- _INSTRUCTIONS FOR THE TASK_:
Wherever the listing has a line with the string "including", copy that line out.

- _RECORDS SHOWN_:
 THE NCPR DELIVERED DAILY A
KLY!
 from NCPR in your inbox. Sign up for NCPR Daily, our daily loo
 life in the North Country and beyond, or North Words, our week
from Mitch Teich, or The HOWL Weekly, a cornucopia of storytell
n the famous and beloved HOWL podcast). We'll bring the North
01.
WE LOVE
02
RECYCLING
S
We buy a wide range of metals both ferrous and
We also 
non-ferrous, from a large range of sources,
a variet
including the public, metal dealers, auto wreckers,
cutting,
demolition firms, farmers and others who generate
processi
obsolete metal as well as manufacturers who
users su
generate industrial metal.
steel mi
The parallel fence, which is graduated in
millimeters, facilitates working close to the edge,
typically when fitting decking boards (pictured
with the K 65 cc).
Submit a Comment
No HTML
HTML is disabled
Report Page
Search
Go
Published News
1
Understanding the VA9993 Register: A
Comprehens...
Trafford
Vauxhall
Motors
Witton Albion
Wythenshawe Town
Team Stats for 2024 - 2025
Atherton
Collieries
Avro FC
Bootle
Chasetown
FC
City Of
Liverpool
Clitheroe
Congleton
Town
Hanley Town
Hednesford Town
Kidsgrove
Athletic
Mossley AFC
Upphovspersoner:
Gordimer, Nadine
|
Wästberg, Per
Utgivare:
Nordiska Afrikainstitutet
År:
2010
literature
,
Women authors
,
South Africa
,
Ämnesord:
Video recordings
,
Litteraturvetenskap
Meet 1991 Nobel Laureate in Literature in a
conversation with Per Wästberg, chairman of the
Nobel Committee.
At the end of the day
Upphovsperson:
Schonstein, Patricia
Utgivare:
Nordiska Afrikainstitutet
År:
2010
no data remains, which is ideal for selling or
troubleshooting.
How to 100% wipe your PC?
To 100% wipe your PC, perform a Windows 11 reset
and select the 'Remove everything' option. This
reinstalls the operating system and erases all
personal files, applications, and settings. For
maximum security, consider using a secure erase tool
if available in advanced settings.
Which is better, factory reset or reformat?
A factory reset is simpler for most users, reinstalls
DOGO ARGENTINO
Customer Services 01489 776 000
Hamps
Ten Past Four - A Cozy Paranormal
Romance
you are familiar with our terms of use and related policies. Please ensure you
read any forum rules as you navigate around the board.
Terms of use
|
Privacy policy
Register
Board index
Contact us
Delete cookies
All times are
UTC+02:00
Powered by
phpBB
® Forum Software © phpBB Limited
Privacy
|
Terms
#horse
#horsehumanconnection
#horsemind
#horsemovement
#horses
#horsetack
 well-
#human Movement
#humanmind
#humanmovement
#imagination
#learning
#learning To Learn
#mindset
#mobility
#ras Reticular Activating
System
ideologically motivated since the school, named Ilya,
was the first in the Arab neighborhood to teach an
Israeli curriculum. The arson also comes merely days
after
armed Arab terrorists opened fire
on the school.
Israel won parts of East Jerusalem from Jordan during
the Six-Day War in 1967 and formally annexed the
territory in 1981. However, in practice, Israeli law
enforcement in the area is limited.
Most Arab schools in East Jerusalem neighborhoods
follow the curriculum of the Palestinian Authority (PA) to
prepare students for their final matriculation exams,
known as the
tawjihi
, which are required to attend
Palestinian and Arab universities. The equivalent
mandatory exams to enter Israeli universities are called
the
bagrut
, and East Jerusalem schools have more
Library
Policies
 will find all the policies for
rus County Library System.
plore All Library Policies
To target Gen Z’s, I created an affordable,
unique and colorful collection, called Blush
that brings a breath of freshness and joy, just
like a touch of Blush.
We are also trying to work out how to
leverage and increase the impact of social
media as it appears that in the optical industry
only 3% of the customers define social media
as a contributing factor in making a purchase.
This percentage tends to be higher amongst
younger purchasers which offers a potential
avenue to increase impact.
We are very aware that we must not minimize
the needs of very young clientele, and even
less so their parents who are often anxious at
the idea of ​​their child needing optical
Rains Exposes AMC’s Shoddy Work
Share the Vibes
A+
---
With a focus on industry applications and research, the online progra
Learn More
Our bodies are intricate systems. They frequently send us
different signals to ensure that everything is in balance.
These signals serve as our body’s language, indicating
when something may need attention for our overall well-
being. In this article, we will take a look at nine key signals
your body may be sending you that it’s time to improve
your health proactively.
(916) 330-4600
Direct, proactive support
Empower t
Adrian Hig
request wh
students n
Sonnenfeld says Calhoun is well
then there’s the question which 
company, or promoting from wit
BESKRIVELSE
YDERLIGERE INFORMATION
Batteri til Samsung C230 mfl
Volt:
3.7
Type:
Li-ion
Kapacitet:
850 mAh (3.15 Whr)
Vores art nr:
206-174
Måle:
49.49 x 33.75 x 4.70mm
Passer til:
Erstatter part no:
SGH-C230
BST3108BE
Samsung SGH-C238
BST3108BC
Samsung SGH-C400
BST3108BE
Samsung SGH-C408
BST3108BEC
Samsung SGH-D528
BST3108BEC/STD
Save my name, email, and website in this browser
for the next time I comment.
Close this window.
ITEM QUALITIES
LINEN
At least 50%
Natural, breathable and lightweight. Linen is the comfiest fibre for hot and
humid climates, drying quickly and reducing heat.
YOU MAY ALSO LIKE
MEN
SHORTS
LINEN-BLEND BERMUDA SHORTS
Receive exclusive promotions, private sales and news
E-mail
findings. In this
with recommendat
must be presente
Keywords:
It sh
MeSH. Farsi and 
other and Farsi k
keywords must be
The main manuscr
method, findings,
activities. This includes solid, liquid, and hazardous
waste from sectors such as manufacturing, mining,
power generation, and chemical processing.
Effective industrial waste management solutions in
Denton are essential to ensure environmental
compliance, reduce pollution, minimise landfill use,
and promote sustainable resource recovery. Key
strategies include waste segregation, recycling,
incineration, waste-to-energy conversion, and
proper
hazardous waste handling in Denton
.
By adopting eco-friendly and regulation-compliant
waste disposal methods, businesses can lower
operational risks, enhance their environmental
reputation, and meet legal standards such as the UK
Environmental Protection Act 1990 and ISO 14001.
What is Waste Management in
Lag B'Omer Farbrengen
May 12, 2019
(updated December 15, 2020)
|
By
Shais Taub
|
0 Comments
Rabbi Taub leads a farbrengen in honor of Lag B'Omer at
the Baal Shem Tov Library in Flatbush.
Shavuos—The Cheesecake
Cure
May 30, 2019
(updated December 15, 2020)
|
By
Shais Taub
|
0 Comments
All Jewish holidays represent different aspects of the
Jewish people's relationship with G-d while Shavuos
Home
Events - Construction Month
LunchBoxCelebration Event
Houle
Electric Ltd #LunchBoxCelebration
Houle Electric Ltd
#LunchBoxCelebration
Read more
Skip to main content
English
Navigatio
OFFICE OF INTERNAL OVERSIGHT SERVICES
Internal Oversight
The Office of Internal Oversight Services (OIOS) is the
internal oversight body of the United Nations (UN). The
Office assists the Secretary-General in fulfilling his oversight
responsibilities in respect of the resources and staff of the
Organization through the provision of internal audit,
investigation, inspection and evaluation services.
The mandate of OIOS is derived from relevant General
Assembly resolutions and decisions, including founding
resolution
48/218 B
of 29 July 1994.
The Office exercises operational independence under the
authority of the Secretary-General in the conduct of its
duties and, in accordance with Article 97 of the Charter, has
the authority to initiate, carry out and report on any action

- _SOLUTION TO THIS EXERCISE_:
including the public, metal dealers, auto wreckers,
Assembly resolutions and decisions, including founding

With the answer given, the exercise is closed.